The problem: In the entries that follow, the first line to write out is the one containing "Fig. 5. The", and the last is the one containing "Figure 7. The". Reproduce that stretch exactly, with nothing before or after it.

Records for this exercise:
++++++++++

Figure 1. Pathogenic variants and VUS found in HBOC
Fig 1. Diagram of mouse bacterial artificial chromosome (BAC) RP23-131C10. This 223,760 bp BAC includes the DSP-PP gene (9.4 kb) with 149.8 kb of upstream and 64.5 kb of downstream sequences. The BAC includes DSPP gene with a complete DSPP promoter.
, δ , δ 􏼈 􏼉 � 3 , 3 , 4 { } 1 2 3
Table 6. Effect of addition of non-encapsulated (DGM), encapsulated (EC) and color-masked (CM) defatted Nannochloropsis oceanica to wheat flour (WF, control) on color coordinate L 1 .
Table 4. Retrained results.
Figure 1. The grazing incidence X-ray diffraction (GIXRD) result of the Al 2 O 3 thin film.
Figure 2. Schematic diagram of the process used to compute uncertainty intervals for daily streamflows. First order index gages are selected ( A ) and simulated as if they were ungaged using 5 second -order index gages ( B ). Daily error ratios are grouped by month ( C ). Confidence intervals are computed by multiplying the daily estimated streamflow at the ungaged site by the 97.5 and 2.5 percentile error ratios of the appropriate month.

++++++++++

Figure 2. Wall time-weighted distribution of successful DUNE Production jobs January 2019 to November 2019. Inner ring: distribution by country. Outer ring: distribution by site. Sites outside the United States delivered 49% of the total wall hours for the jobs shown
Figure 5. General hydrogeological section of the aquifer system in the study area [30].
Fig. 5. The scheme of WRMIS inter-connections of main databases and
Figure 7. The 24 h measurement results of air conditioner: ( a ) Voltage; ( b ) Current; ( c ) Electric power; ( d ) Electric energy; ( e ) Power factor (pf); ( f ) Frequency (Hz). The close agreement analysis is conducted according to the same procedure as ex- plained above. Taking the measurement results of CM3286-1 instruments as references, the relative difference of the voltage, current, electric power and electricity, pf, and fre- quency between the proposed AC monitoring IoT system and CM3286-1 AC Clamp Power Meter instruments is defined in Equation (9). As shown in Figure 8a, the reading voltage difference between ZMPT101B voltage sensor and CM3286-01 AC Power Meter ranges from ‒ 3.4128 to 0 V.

++++++++++

Solution to the exercise:
Fig. 5. The scheme of WRMIS inter-connections of main databases and
Figure 7. The 24 h measurement results of air conditioner: ( a ) Voltage; ( b ) Current; ( c ) Electric power; ( d ) Electric energy; ( e ) Power factor (pf); ( f ) Frequency (Hz). The close agreement analysis is conducted according to the same procedure as ex- plained above. Taking the measurement results of CM3286-1 instruments as references, the relative difference of the voltage, current, electric power and electricity, pf, and fre- quency between the proposed AC monitoring IoT system and CM3286-1 AC Clamp Power Meter instruments is defined in Equation (9). As shown in Figure 8a, the reading voltage difference between ZMPT101B voltage sensor and CM3286-01 AC Power Meter ranges from ‒ 3.4128 to 0 V.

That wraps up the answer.